En 1492, la chute de Grenade termina en Espagne la "Reconquista". La population musulmane dut fuir ou se convertir. Hassan al-Wazzân se retrouva à Fès, avec sa famille, et après des études qui en firent un lettré, un fâqhi , il travailla à l'hôpital de Fès. Puis après quelques expéditions commerciales vers le Sud, il se retrouva ambassadeur du sultan Mohammed al-Burtughâli. Il parcourut ainsi l'Afrique de l'Atlas au Niger et de Tombouctou au Nil. Il parcourut le Maghreb et le Machrek. Il séjourna au Caire quand les troupes turques pillèrent la capitale des mamelouks. Il visita Istanbul avant que le cruel Sélim Ier ne meure de la peste en 1520. Partout il interrogea les lettrés, les marchands, et prit des notes. Au retour d'un séjour dans l'empire ottoman, en juin 1518, son navire de Raguse fut pris par un pirate espagnol don Pedro de Cabrera y Bobadilla. Celui-ci, dont le frère était évêque, fit cadeau de son prisonnier de marque au pape Léon X.
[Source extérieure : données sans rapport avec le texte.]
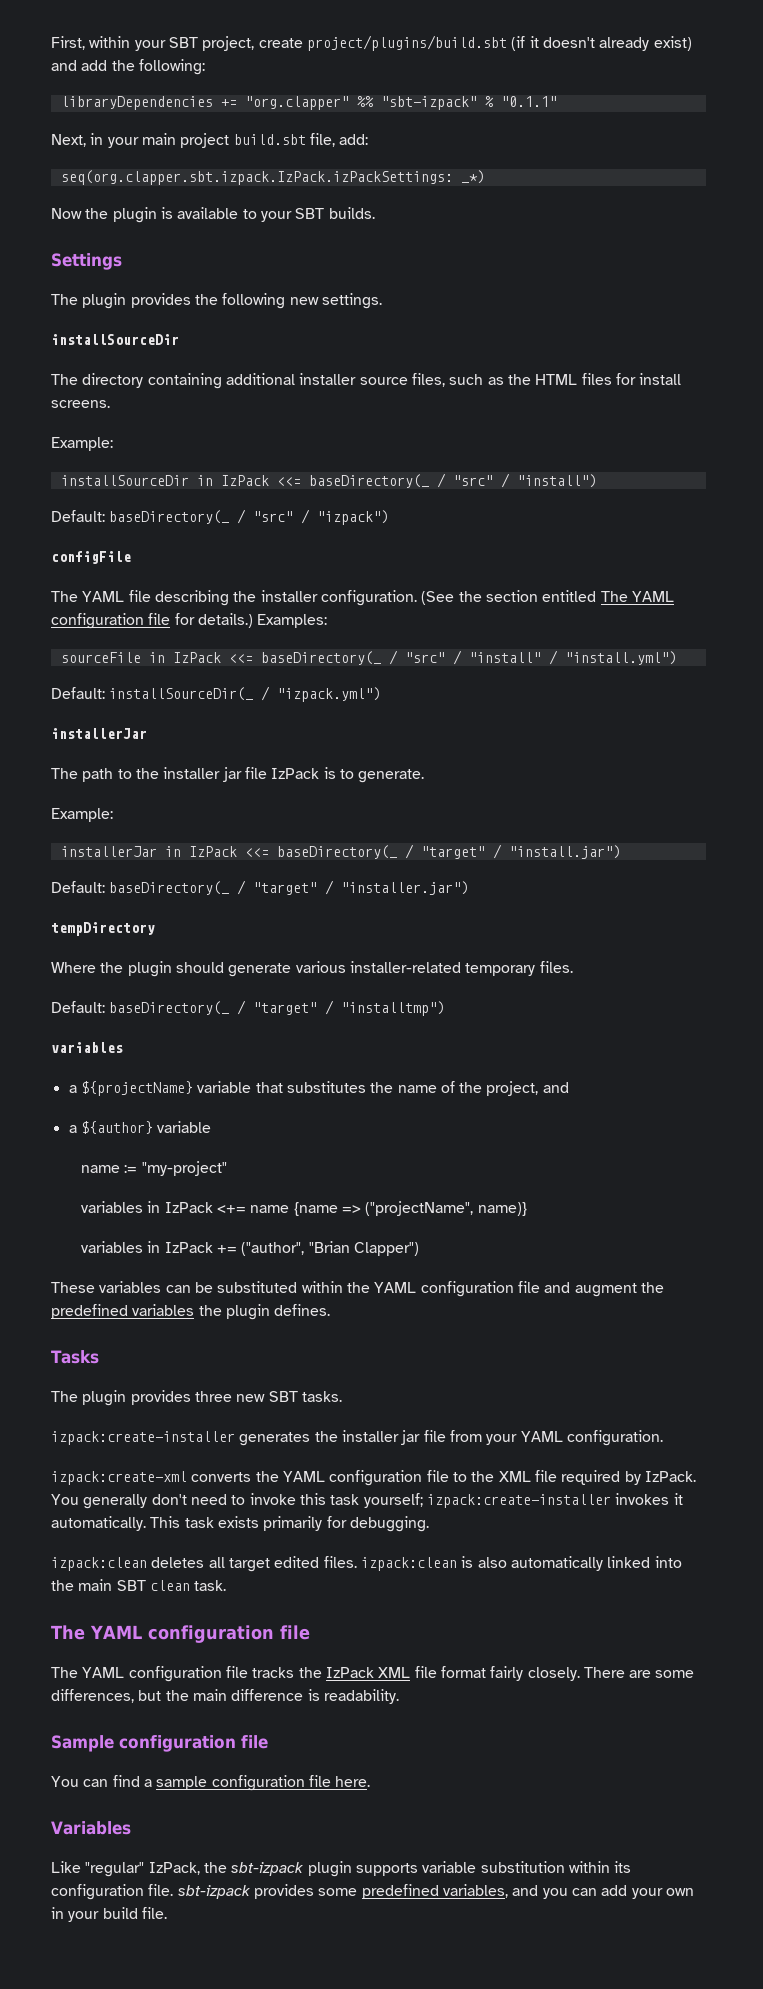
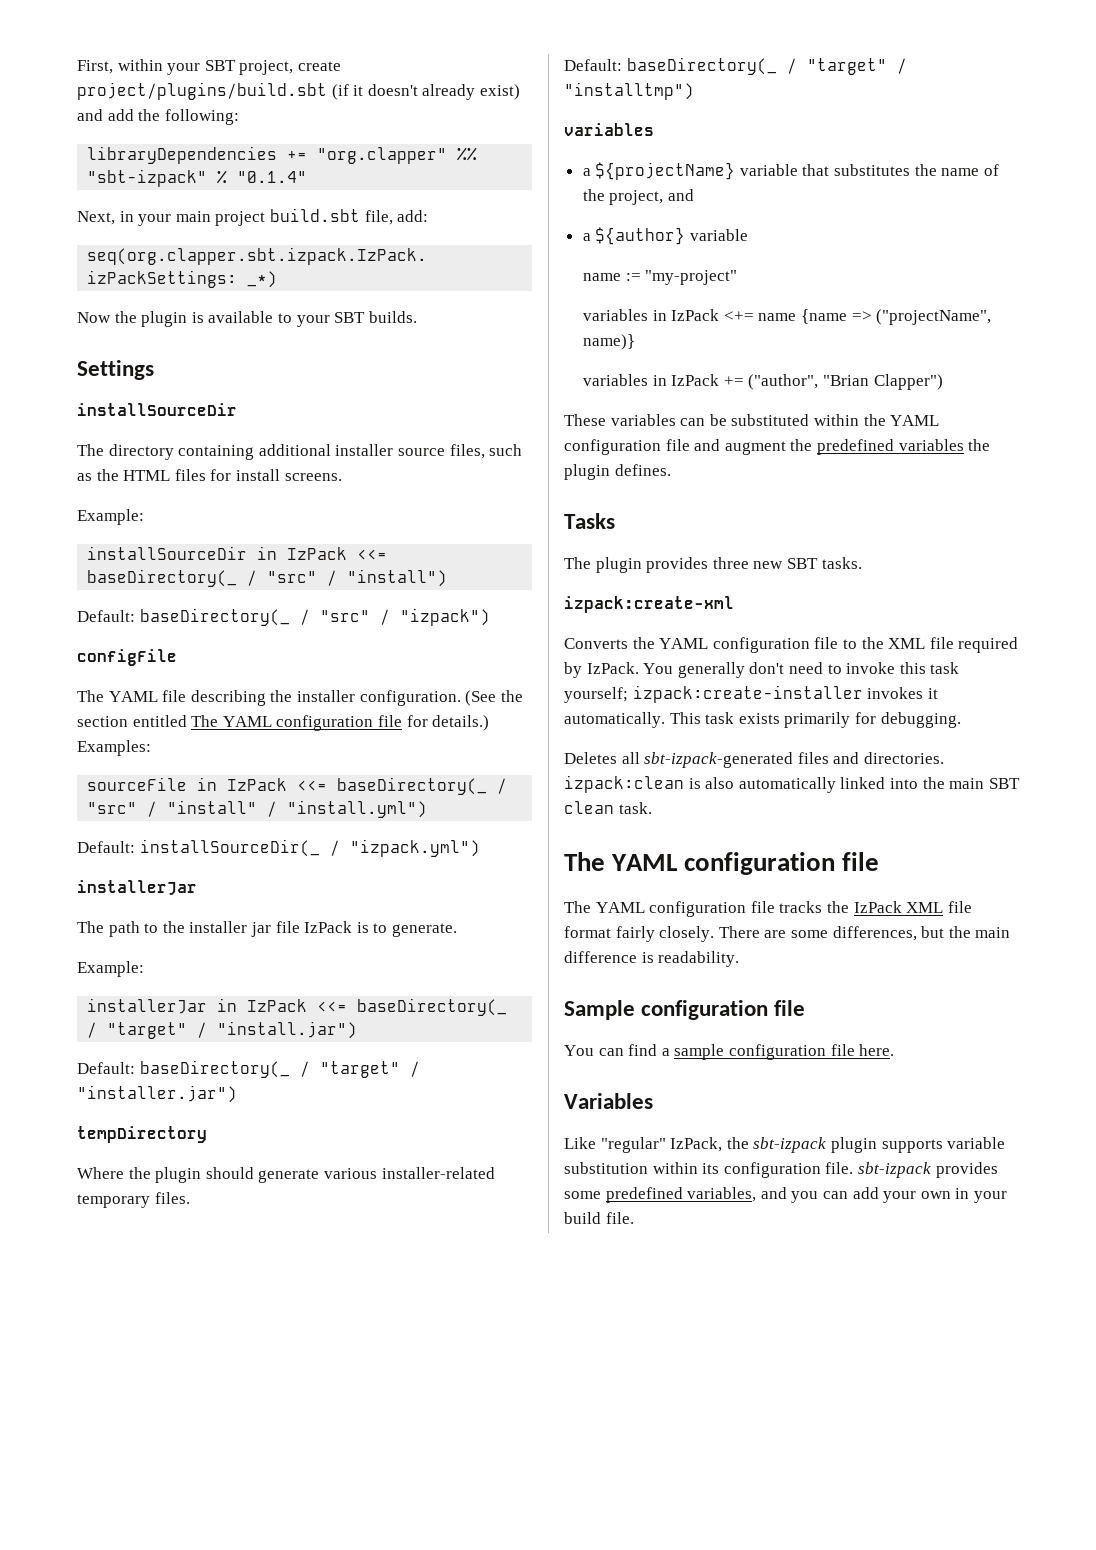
[500,96,557,107] "0.1.1" -> [237,171,308,183] "0.1.4"
[51,293,382,309] // The plugin provides the following new settings. -> (154, 370) none
[51,1430,663,1446] [51,1471,252,1485] izpack:create-installer generates the installer jar file from your YAML configuration. // izpack:create-xml converts -> [564,596,734,613] [564,638,628,649] izpack:create-xml // Converts
[51,1556,357,1572] izpack:clean deletes all target edited files. -> [564,752,944,768] Deletes all sbt-izpack-generated files and directories.

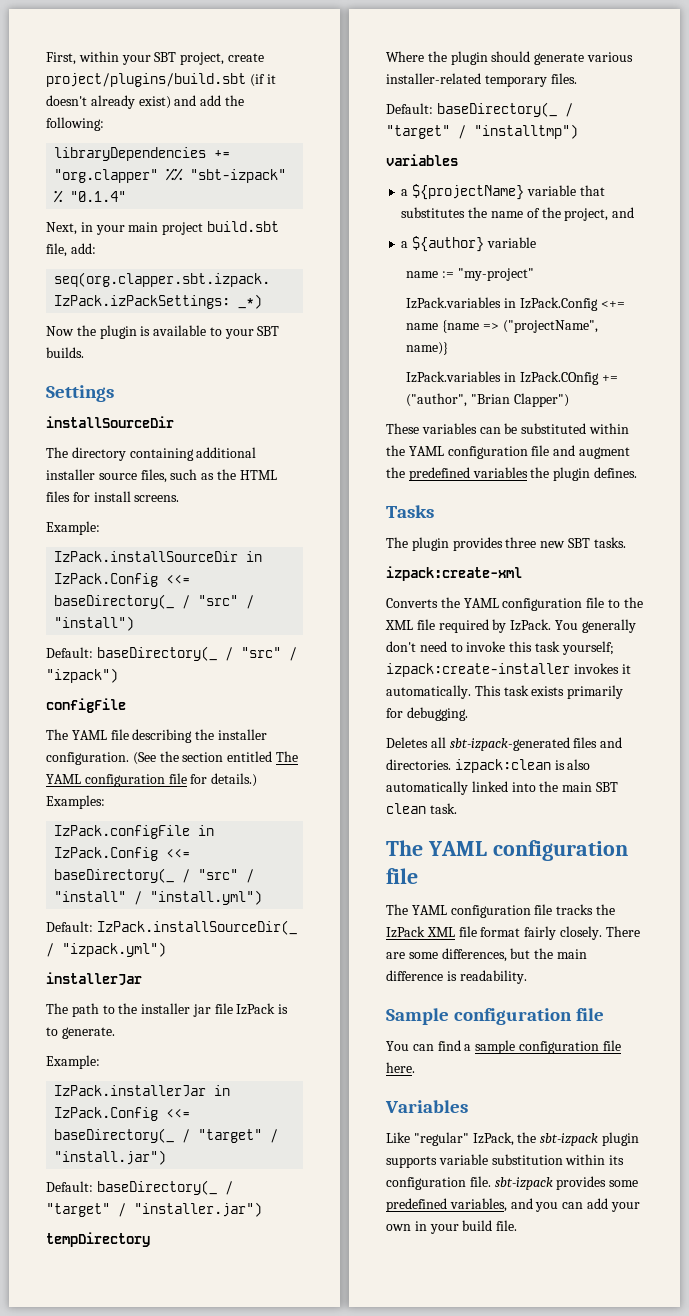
[87,546,348,560] installSourceDir in IzPack -> [54,551,263,562] [54,573,159,587] IzPack.installSourceDir in IzPack.Config
[87,777,288,791] sourceFile in IzPack -> [54,825,215,839] [54,847,159,861] IzPack.configFile in IzPack.Config
[139,839,320,857] installSourceDir(_ -> [96,920,297,935] IzPack.installSourceDir(_
[87,998,308,1014] installerJar in IzPack -> [54,1085,231,1097] [54,1107,159,1121] IzPack.installerJar in IzPack.Config
[583,309,720,321] variables in IzPack -> [406,297,598,311] IzPack.variables in IzPack.Config
[583,374,720,386] variables in IzPack -> [406,371,599,385] IzPack.variables in IzPack.COnfig

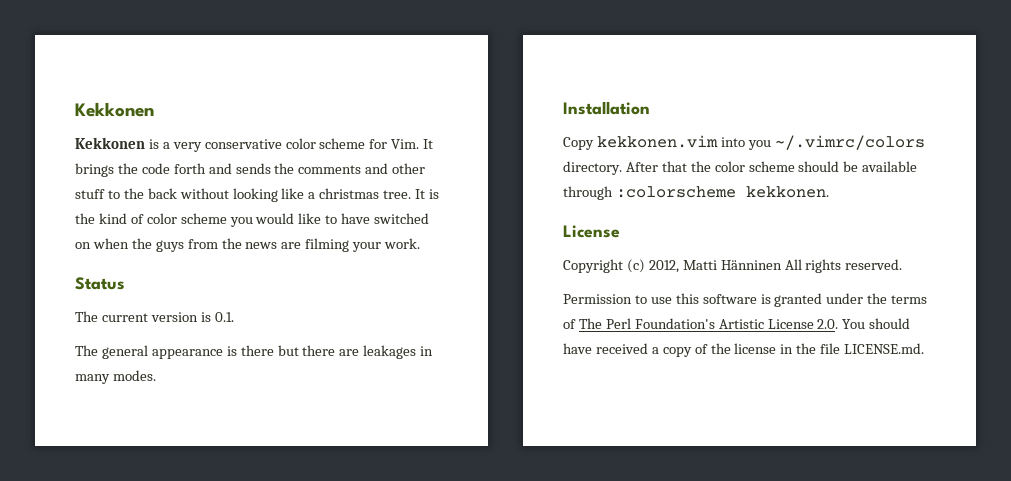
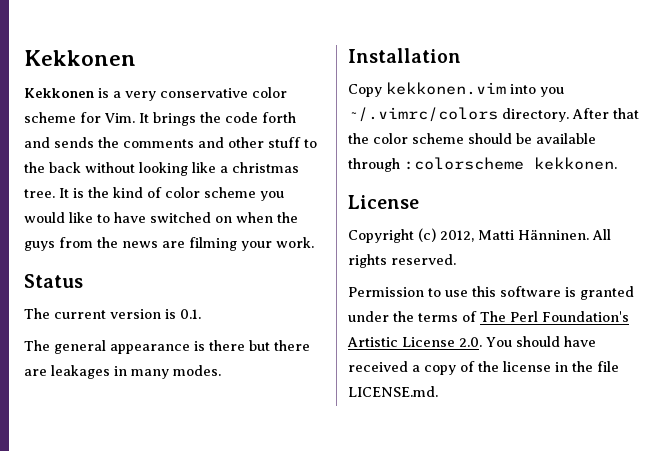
[720,260,782,270] Hänninen -> [518,229,589,240] Hänninen.

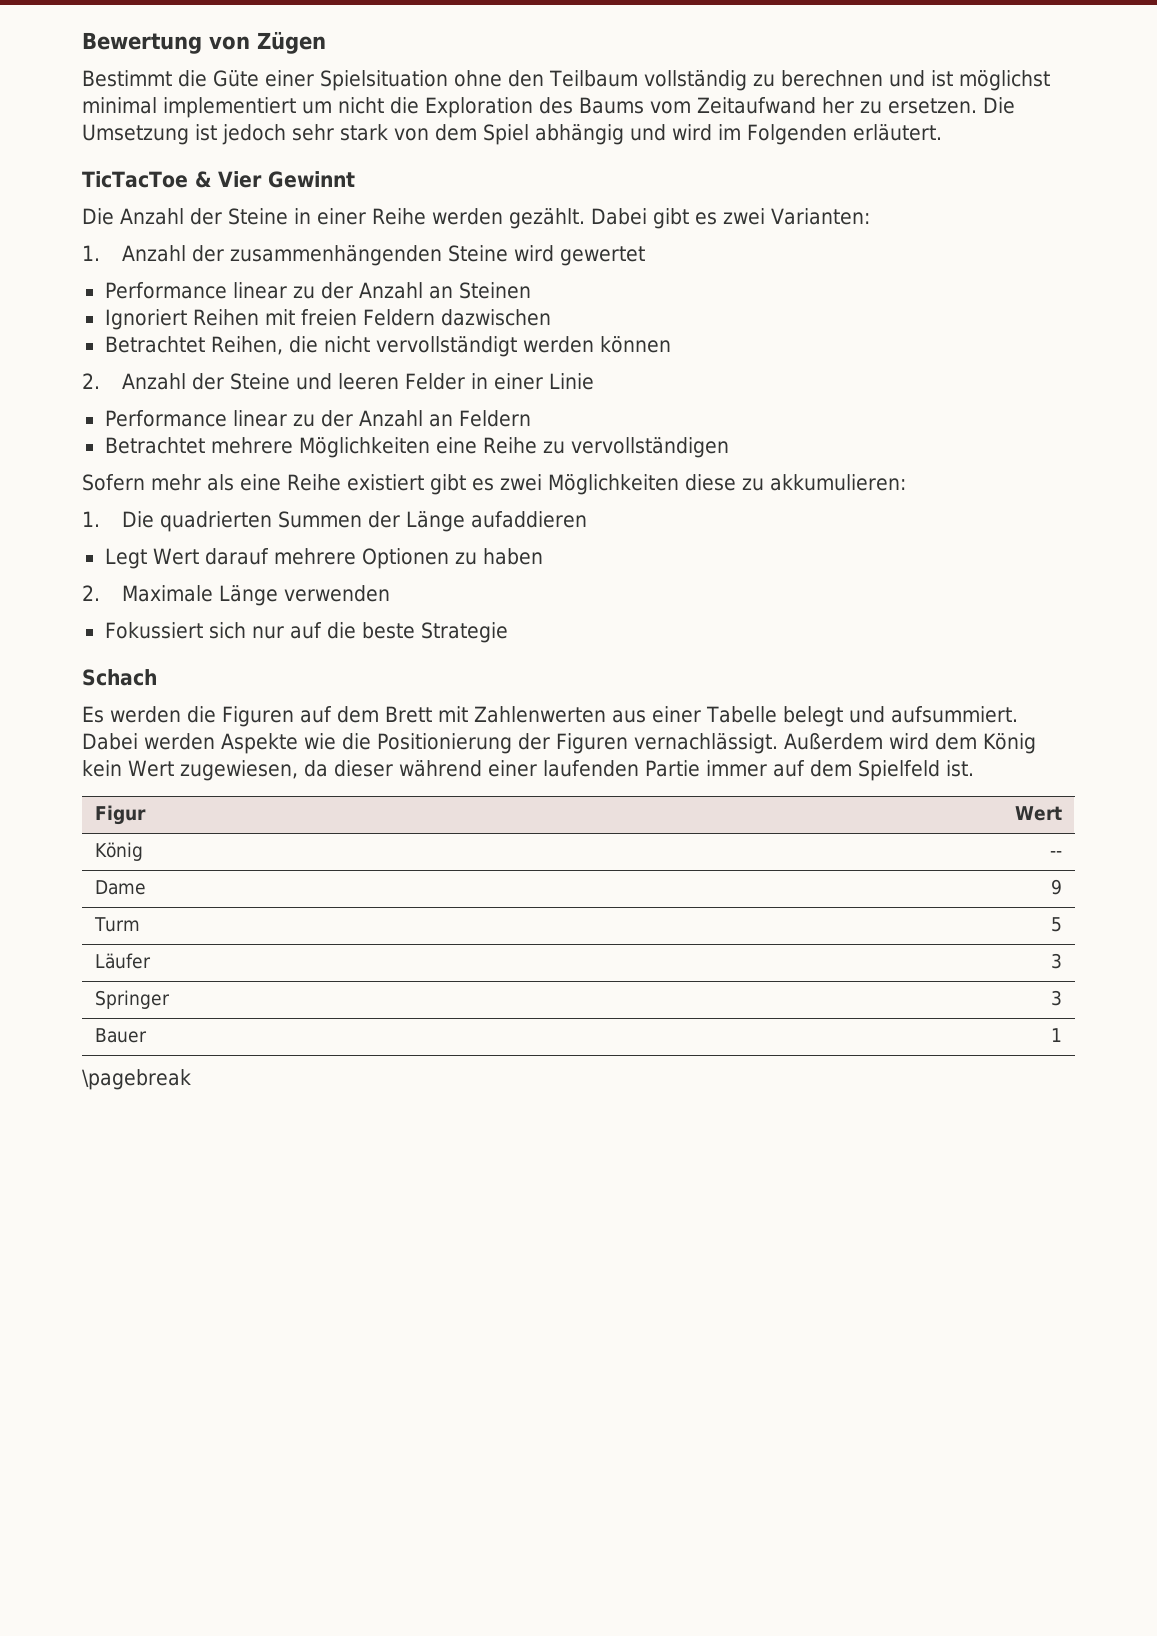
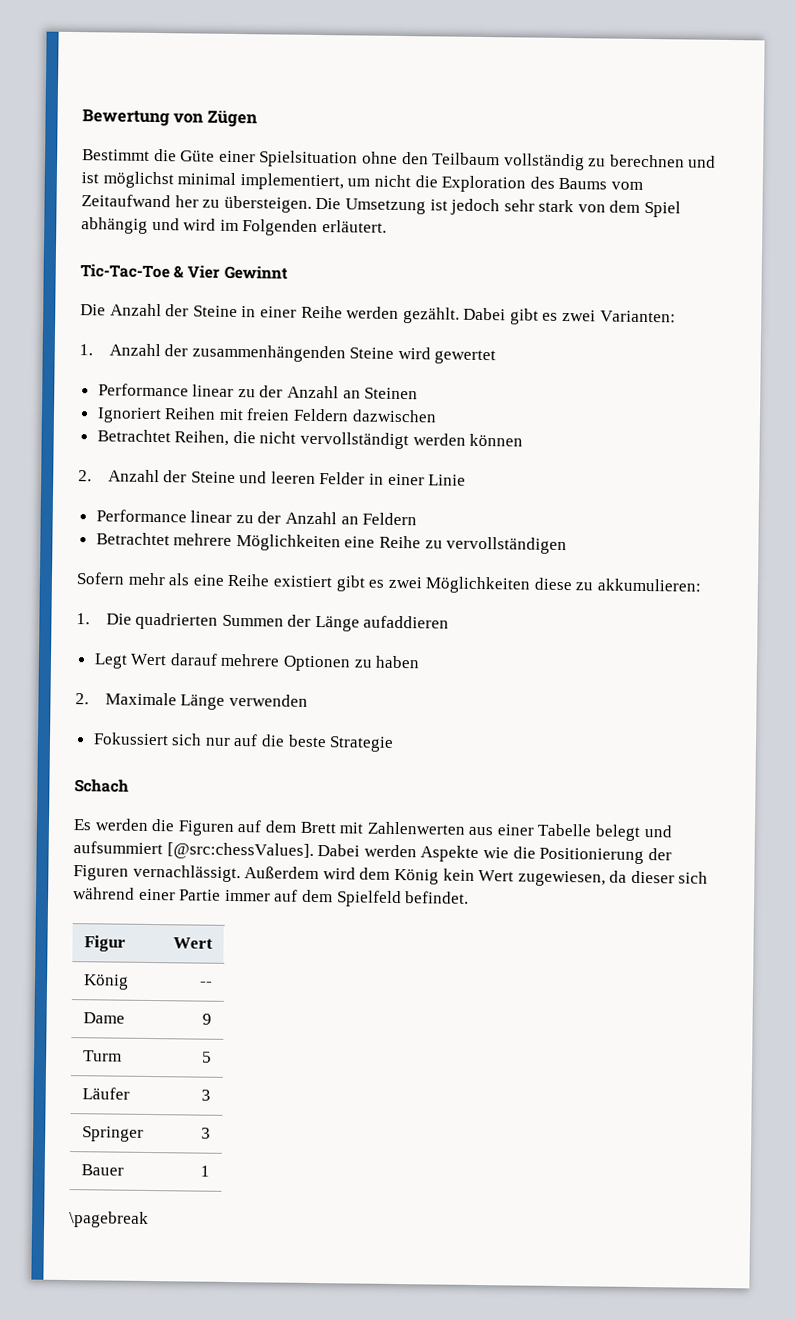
[163,97,296,118] implementiert -> [239,173,344,191] implementiert,
[888,98,977,114] ersetzen. -> [223,195,312,213] übersteigen.
[82,171,188,188] TicTacToe -> [80,264,170,279] Tic-Tac-Toe
[890,706,1018,723] aufsummiert. -> [73,841,314,860] aufsummiert [@src:chessValues].
(393, 768) none -> [678,871,709,884] sich
[542,760,639,777] laufenden -> (176, 894) none
[945,760,974,777] ist. -> [405,891,470,904] befindet.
Au château Saint-Ange, résidence du Pape, notre Hassan al-Wazzân fut catéchisé par Paride Grassi et en 1519 il se fit baptiser sous le nom de Giovanni Leone — Leone en l'honneur de Léon X — Natalie Zemon Davis préfèrant quant à elle l'appeler Yuhanna al-Assad. Ce Lion ou Léon l'Africain, aujourd'hui connu surtout à travers le roman d'Amin Maalouf (éd. Lattès, 1986), écrivit en italien une « Description de l'Afrique » [Ifrîqiya] achevée en 1526 et publiée à Venise en 1550 par l'éditeur Ramusio qui y ajouta une carte. En se fondant sur cette œuvre aux 936 pages manuscrites conservées à Rome ainsi que sur d'autres travaux (participation à un dictionnaire trilingue, correction d'une
traduction du Coran), Natalie Zemon Davis trace un portrait culturel de ce lettré maure introduit dans la Rome de la Renaissance. Sur le séjour italien de Léon l'Africain, on ne saura finalement pas grand chose : l'étude de l'historienne américaine se traduit par la répétition des "il se peut", "peut-être" et "probablement". Mais il est certain que le bibliothécaire du Vatican et les princes de l'Église avaient beaucoup de questions à lui poser…
 

Convers(at)ions et travaux érudits

Natalie Z. Davis examine attentivement ce qu'aux Italiens Hassan al-Wazzân rapporte du Bilâd al-Sûdân, du Dâr al-Islam, de la vie des Arabes et des Berbères, des Juifs et des Coptes, des mœurs urbaines de Fès et du Caire, de l'extension de la syphillis —au Maroc comme en Italie où on l'appelle "le mal français"—, des soufis ou des règles de la poésie arabe. L'intérêt du livre érudit de l'historienne américaine se loge en effet dans la recherche minutieuse des mentions de la culture arabo-musulmane dans les ouvrages de Léon l'Africain écrits "en terre de guerre", dans cette Italie devenue champ de bataille, en ce temps de "choc des civilisations". Entre Islam et Chrétienté, la rupture était quasi-totale en dépit de l'intention de l'auteur de trouver des passerelles et de la tolérance. La conversion de Léon l'Africain a sans doute été une ruse (taqiyya) justifiée par les circonstances. L'historienne en veut pour preuve l'expression "une folie de Mucametto dans le Coran" à propos, certes, d'un détail sur Alexandre le Grand. Il fallait bien plaire un peu à ses hôtes.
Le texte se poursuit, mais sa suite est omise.